Les nodules polymétalliques et les formations riches en cobalt présentes sur les fonds marins internationaux occupent une place croissante dans les dynamiques de concurrence mondiale. L’accès à ces ressources est étroitement associé aux enjeux de transition énergétique, de continuité industrielle et de sécurisation des approvisionnements stratégiques.

Si l’Autorité internationale des fonds marins a mis en place un cadre contractuel encadrant les activités d’exploration, les règles applicables à l’exploitation minière à l’échelle commerciale demeurent en cours d’élaboration. Cette phase de transition réglementaire entretient une incertitude juridique et accentue les tensions liées aux calendriers décisionnels.

Le développement de l’exploitation minière des grands fonds est également susceptible d’avoir des effets indirects sur le transport maritime et le commerce international.
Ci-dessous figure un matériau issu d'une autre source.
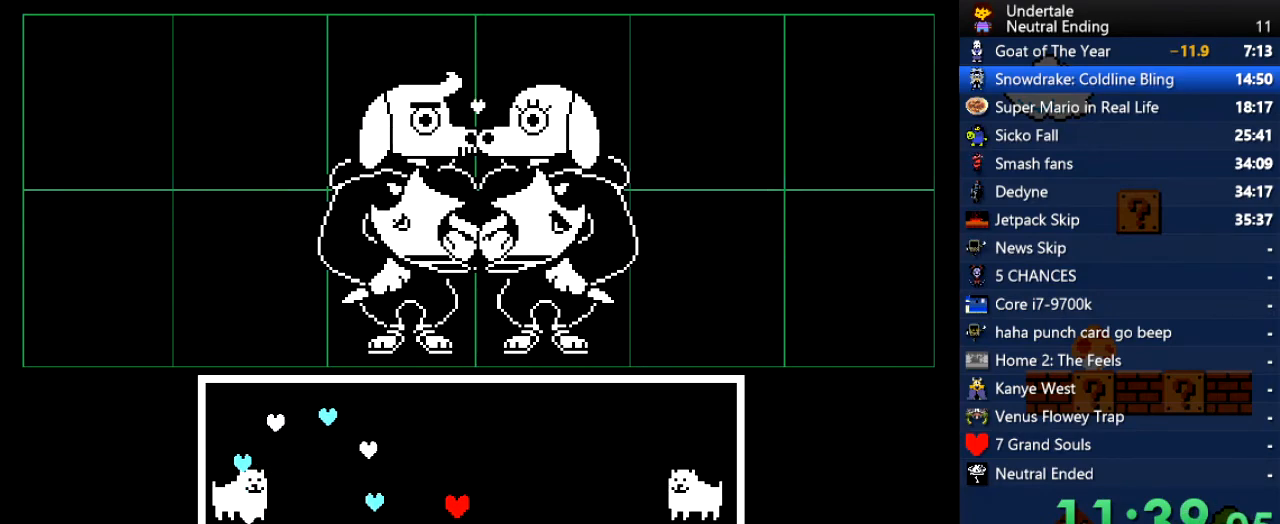
{"keys": ["left", "up"], "events": [[397, "left", "down"], [491, "up", "down"]]}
L’apparition de nouvelles routes logistiques, de navires spécialisés, d’infrastructures portuaires adaptées et de mécanismes de responsabilité environnementale élargit progressivement le champ des questions traitées par le droit maritime.

La concurrence autour des métaux stratégiques et des éléments rares contribue ainsi à redessiner les contours du droit de la mer. Les fonds marins internationaux s’affirment comme un espace juridique et stratégique complexe, situé au croisement des politiques énergétiques, environnementales et commerciales.